Alinhados ao Fórum Nacional, educadores pedem por atividades pedagógicas somente após quarentena
Entidades ligadas à Educação do Campo no Espírito Santo e no Brasil rejeitam as propostas de atividades pedagógicas não presenciais durante a quarentena necessária à redução da velocidade de contaminação pelo novo coronavírus e conclamam a sociedade civil, no campo e na cidade, a se unirem em torno das reais prioridades em que os poderes públicos devem investir nesse momento de pandemia da Covid-19.
Cartas abertas publicadas na última semana explicam, ponto a ponto, porque as propostas de atividades pedagógicas não presenciais pelo Conselho Nacional de Educação (CNE), além de conselhos e secretarias estaduais e municipais, “se revela[m] mais do que uma ilusão, e até uma farsa”. “Não é hora de salvar o ano letivo, é hora de salvar vidas!”, aduzem as entidades.
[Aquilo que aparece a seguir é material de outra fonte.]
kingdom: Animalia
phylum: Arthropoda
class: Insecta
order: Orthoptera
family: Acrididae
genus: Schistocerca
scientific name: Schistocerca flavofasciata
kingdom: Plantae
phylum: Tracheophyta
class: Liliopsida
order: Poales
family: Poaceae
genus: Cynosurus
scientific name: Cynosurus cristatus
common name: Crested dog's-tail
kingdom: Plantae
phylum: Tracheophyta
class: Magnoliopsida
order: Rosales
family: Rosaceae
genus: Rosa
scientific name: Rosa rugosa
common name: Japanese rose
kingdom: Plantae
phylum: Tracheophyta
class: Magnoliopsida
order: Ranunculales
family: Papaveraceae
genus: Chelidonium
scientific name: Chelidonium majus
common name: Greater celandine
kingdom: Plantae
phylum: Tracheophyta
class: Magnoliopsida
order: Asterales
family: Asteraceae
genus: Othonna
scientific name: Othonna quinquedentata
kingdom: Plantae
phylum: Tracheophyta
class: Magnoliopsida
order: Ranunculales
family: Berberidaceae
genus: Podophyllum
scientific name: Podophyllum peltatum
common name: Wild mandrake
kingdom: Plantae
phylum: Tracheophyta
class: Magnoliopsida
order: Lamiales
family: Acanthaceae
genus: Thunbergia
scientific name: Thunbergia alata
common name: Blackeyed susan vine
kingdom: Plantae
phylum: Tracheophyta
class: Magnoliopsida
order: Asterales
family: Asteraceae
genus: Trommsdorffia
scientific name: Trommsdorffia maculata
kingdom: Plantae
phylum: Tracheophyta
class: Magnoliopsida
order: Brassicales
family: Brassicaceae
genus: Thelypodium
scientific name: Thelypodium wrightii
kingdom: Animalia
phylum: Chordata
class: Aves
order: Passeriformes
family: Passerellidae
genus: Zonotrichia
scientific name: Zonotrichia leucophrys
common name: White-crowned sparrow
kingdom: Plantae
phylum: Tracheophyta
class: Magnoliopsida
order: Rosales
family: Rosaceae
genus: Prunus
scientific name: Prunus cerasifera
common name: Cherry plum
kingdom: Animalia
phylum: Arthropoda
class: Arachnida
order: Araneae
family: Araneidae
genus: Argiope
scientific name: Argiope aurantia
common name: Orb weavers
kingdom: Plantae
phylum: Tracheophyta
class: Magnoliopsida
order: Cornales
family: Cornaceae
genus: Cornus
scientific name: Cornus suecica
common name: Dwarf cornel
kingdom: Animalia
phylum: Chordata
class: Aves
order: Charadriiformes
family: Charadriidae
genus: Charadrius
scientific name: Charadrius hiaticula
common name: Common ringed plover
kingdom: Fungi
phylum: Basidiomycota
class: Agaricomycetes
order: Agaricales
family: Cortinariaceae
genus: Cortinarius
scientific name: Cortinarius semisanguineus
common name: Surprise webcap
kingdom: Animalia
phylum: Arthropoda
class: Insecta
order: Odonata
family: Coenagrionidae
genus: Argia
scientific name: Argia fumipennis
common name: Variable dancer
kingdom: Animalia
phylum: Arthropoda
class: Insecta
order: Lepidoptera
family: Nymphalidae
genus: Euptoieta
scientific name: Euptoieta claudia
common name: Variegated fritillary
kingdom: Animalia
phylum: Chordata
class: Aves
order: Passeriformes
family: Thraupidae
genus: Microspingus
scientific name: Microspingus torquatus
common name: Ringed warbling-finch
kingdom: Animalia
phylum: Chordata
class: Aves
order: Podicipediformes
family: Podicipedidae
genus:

E apresentam propostas que de fato preservam os princípios constitucionais da Educação em seu sentido mais amplo, considerando as distintas realidades dos estudantes das redes públicas e privada.
Em sua nota pública, o Comitê de Educação do Campo do Espírito Santo (Comeces) ressalta que “o papel das escolas do campo, nesse momento, é de fortalecer ainda mais a relação com as famílias, no sentido de orientá-las quanto aos cuidados necessários para que se protejam, nesse período de pandemia e contribuir para que tenham acesso aos recursos disponibilizados pelo governo. Busca, portanto, difundir informações e conhecimentos contextualizados, que contribuam na preservação da vida”.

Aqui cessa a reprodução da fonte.